## [DOCUMENT TEXT]
Tool/software:
Hi Team,
Use TPS51397A, with an application range of 20V to 5V and a current output of 9.3A. There are the following issues:
1. If the efficiency is 90%, the heat consumption is 5.1W. How to allocate 5.1W of heat consumption to ICs, inductors, capacitors, etc;
2. Do I need to add a 470uF electrolytic capacitor to the output? Or do you have any good suggestions?
Hi Reed,
For your questions:
1. The loss mainly includes the core loss of the inductor, the copper loss of the inductor and the IC loss. You can use Webench Model to get the power loss of this device under your test condition.
https://webench.ti.com/power-designer/switching-regulator/customize/130?VinMin=20&VinMax=20&O1V=5&O1I=9.3&base_pn=TPS51397A&AppType=None&Flavor=None&op_TA=30&origin=pf_panel&lang_chosen=en-US&optfactor=3&Topology=Buck&flavor=None&VoltageOption=None
2. Please make sure that the output capacitance does not exceed 330uF. Our chip adopts DCAP3 control mode, and the internal compensation circuit has been added, so there is no need to use a large ESR output capacitor externally.
Thanks.
Aurora

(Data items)
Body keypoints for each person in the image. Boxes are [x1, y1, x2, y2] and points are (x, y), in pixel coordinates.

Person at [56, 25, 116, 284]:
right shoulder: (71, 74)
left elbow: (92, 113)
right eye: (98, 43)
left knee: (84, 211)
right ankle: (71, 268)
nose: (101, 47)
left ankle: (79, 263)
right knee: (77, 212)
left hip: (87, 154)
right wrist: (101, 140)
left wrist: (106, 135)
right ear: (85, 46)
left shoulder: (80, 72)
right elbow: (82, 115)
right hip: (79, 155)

## [YOUR OBJECTIVE]
According to the reply in the forum thread above, what losses make up the power loss? List each one.

## [YOUR SOLUTION]
- Core loss of the inductor
- Copper loss of the inductor
- IC loss